Copia literalmente el pasaje del fragmento seleccionado sobre el viaje en tren por Grecia, empezando en "Partí de Atenas" y terminando en "en Nuevo Corinto.".

* **FRAGMENTO SELECCIONADO**:
────

PRÓLOGO

Partí de Atenas a mediodía en el Automotrice, un tren Diesel bastante rápido que durante cuatro horas avanzó traqueteando a lo largo del rutilante Golfo de Salamina, atravesando valles de un verde esmeralda pálido, trepando por entre peladas colinas de piedra caliza gris, cruzando aldeas polvorientas rodeadas de oscuros cipreses semejantes a lanzas enhiestas. La luz era blanca e intensa, esa mágica luz de Hélade que lo mismo hace resaltar las estrías de una columna dórica que los duros rasgos del rostro de un campesino. Pasamos por Megara, cerca del lugar donde el héroe Jasón lanzó al mar al gigante Esciros (que se convirtió en tortuga), y después de recorrer millas de olivos retorcidos el tren aminoró la marcha y se detuvo en Nuevo Corinto.

Tuve que esperar más de una hora en la miserable estación de ferrocarril, que parecía haber sido ideada para acabar con todas las fantasías románticas que hubiera uno podido tener sobre Grecia. Sentadas en el sucio andén, lleno de papeles desperdigados, había unas mujeres de ojos tristes envueltas en informes ropas parduscas y unos cuantos hombres silenciosos, con gorras de paños y sin cuellos. Entre ellos se destacaba un joven taciturno con el rostro bello pero tenso y que representaba más años de los que debía tener. Había perdido una pierna en la guerra civil y andaba trabajosamente con muletas. Unas cuantas gallinas flacas picoteaban entre las vías y un chiquillo andrajoso recorría el andén con una bandeja llena de «souflakia», trozos de carne en brochetas de madera; pero tenía pocos clientes.

Así que aquello era Grecia. Me estaba bien empleado por mi egoísta preocupación por el pasado. ¿Qué otra cosa podía esperar en la Grecia de 1951? Invadida por los italianos primero y luego por los alemanes, para después, cuando otros países estaban ya en paz, verse envuelta en una amarga guerra civil, Grecia se encontraba ahora empobrecida y agotada. ¿Era aquel el momento indicado para que un insensato romántico viniera a husmear entre las ruinas? Así me reprochaba a mí mismo, lamentándome de no haber visitado el país en tiempos mejores, y de no tener el temperamento de un reportero contemporáneo capaz de dedicarse intrépida y entusiastamente a los problemas de este país en la actualidad.

Otro tren me llevó de nuevo al sur, arrastrándome lentamente alrededor de las faldas de la montaña de 600 metros de altura, sobre la que se levanta el Acrocorinto. El domo de piedra caliza que la forma, rematado por las ruinas del Templo de Atenea y por la ciudadela desde donde los antiguos corintios dominaban el Istmo, surgía dramático de la llanura, ya ensombrecida. Cuando su negra silueta se perdió de vista ya el sol se había puesto, y sólo alguno que otro grupo de luces revelaba una aldea perdida entre los pliegues de las colinas. Mis compañeros de viaje eran casi todos gente del campo. Las mujeres, la mayoría de negro, con pañuelos en la cabeza y grandes cestos descansando en sus regazos, charlaban entre sí, pero los hombres, curtidos por el sol, en general guardaban silencio. De cuando en cuando una pipa se apartaba de debajo de un bigote rizado y se oía una breve observación acompañada por el destello de unos fuertes dientes blancos. Enseguida la pipa volvía a su sitio, los brazos se cruzaban y los ojos oscuros bajo los negros turbantes circulares volvían a contemplar al extranjero, con indiferencia pero sin hostilidad.

────

* **MATERIAL PROPORCIONADO**:
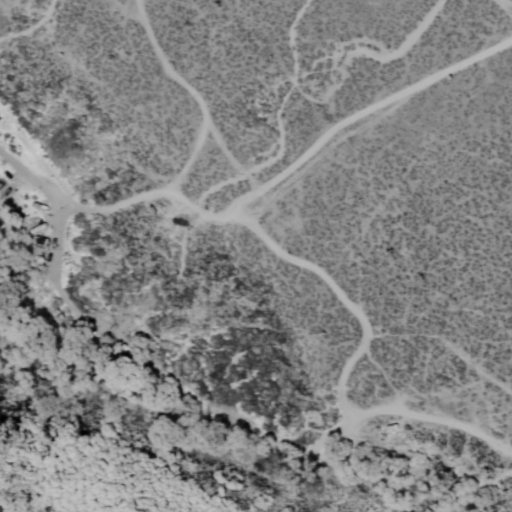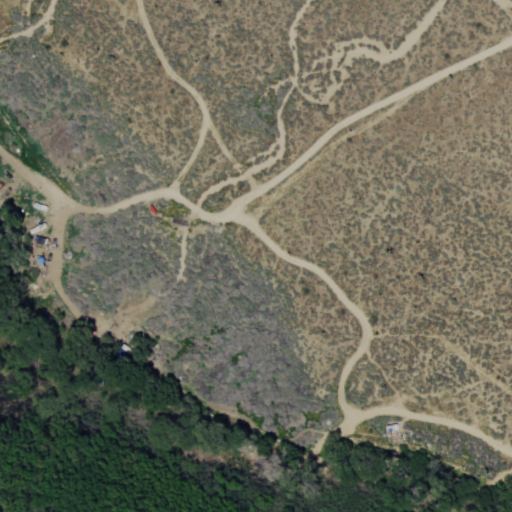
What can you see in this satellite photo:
river: (77, 474)
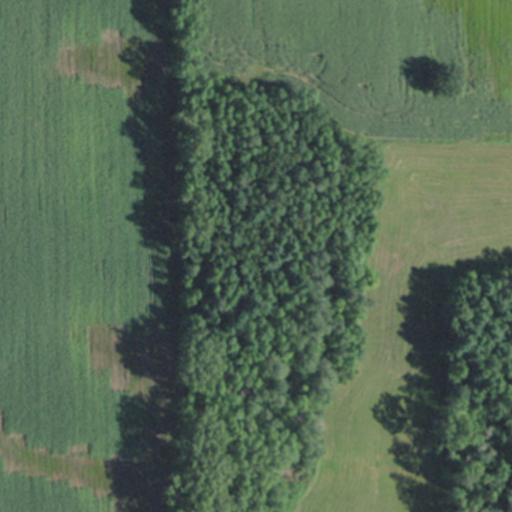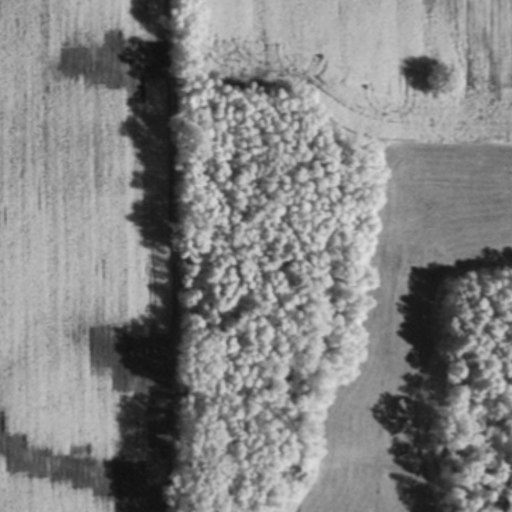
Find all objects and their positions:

────

* **RESPUESTA**:
Partí de Atenas a mediodía en el Automotrice, un tren Diesel bastante rápido que durante cuatro horas avanzó traqueteando a lo largo del rutilante Golfo de Salamina, atravesando valles de un verde esmeralda pálido, trepando por entre peladas colinas de piedra caliza gris, cruzando aldeas polvorientas rodeadas de oscuros cipreses semejantes a lanzas enhiestas. La luz era blanca e intensa, esa mágica luz de Hélade que lo mismo hace resaltar las estrías de una columna dórica que los duros rasgos del rostro de un campesino. Pasamos por Megara, cerca del lugar donde el héroe Jasón lanzó al mar al gigante Esciros (que se convirtió en tortuga), y después de recorrer millas de olivos retorcidos el tren aminoró la marcha y se detuvo en Nuevo Corinto.